▸ **Instructions**:
[1] In the mailing-list reply about multidimensional histograms, render this sentence in Spanish: "I didn't implement multidimensional histograms before, so I don't know how expensive they are."
[2] Extend the mailing-list reply about multidimensional histograms, starting right after its final line.

*** Extract ***

Quick Links

Re: Multidimensional Histograms

From:	Andrei Lepikhov <a(dot)lepikhov(at)postgrespro(dot)ru>
To:	Alexander Cheshev <alex(dot)cheshev(at)gmail(dot)com>
Cc:	Tomas Vondra <tomas(dot)vondra(at)enterprisedb(dot)com>, pgsql-hackers(at)postgresql(dot)org, Teodor Sigaev <teodor(at)postgrespro(dot)ru>
Subject:	Re: Multidimensional Histograms
Date:	2024-01-10 15:49:48
Message-ID:	2ba586f7-ae89-4255-bb6e-37af0808b413@postgrespro.ru
Views:	Whole Thread \| Raw Message \| Download mbox \| Resend email
Thread:
Lists:	pgsql-hackers

On 8/1/2024 16:21, Alexander Cheshev wrote:
> Hi Andrei,
>
>> Maybe my wording needed to be more precise. I didn't implement
>> multidimensional histograms before, so I don't know how expensive they
>> are. I meant that for dependency statistics over about six columns, we
>> have a lot of combinations to compute.

*** End of Extract ***
*** Given data ***

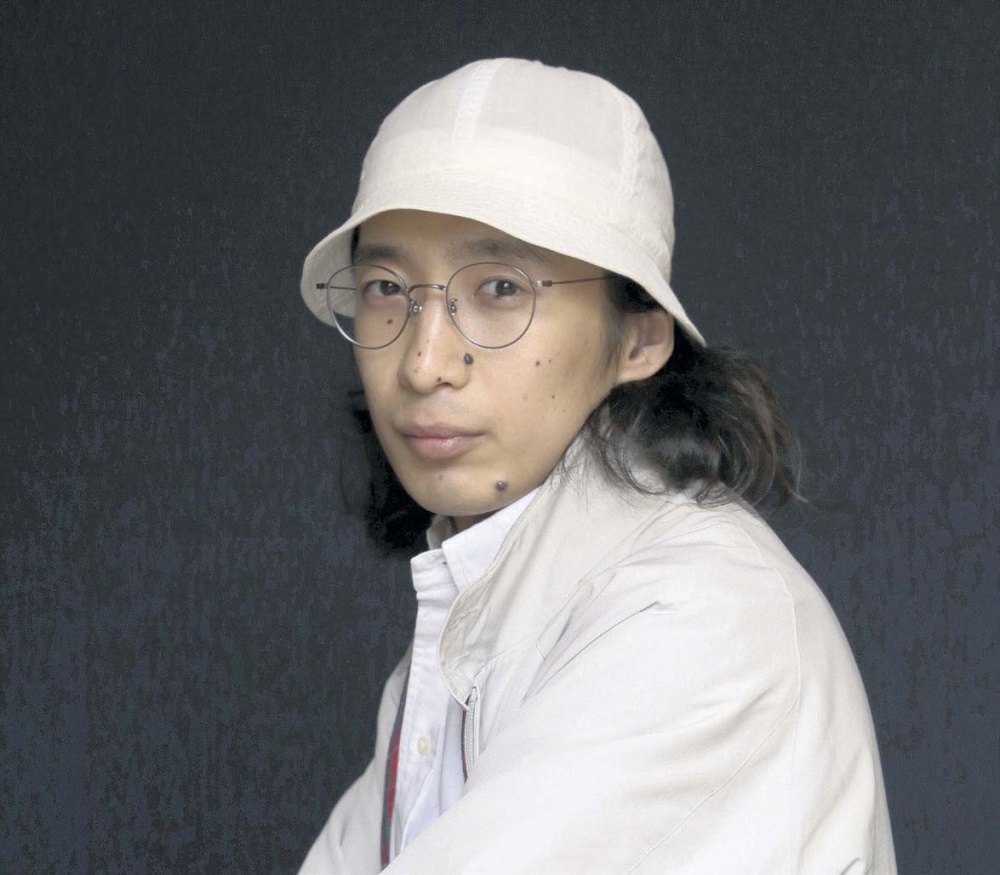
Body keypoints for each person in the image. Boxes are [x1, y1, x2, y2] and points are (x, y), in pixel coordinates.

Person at [296, 58, 896, 873]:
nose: (424, 361)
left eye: (500, 288)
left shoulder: (697, 616)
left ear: (638, 339)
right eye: (386, 288)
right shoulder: (472, 625)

*** End of Given data ***

▸ **Responses by task**:
[1] No implementé histogramas multidimensionales antes, así que no sé qué tan costosos son.

[2]
>
> Equi-Depth Histogram in a 6 dimensional case requires 6 times more
> iterations. Postgres already uses Equi-Depth Histogram. Even if you
> increase the number of buckets from 100 to 1000 then there will be no
> overhead as the time complexity of Equi-Depth Histogram has no
> dependence on the number of buckets. So, no overhead at all!

Maybe. For three columns, we have 9 combinations (passes) for building
dependency statistics and 4 combinations for ndistincts; for six
columns, we have 186 and 57 combinations correspondingly.
Even remembering that dependency is just one number for one combination,
building the dependency statistics is still massive work. So, in the
multicolumn case, having something like a histogram may be more effective.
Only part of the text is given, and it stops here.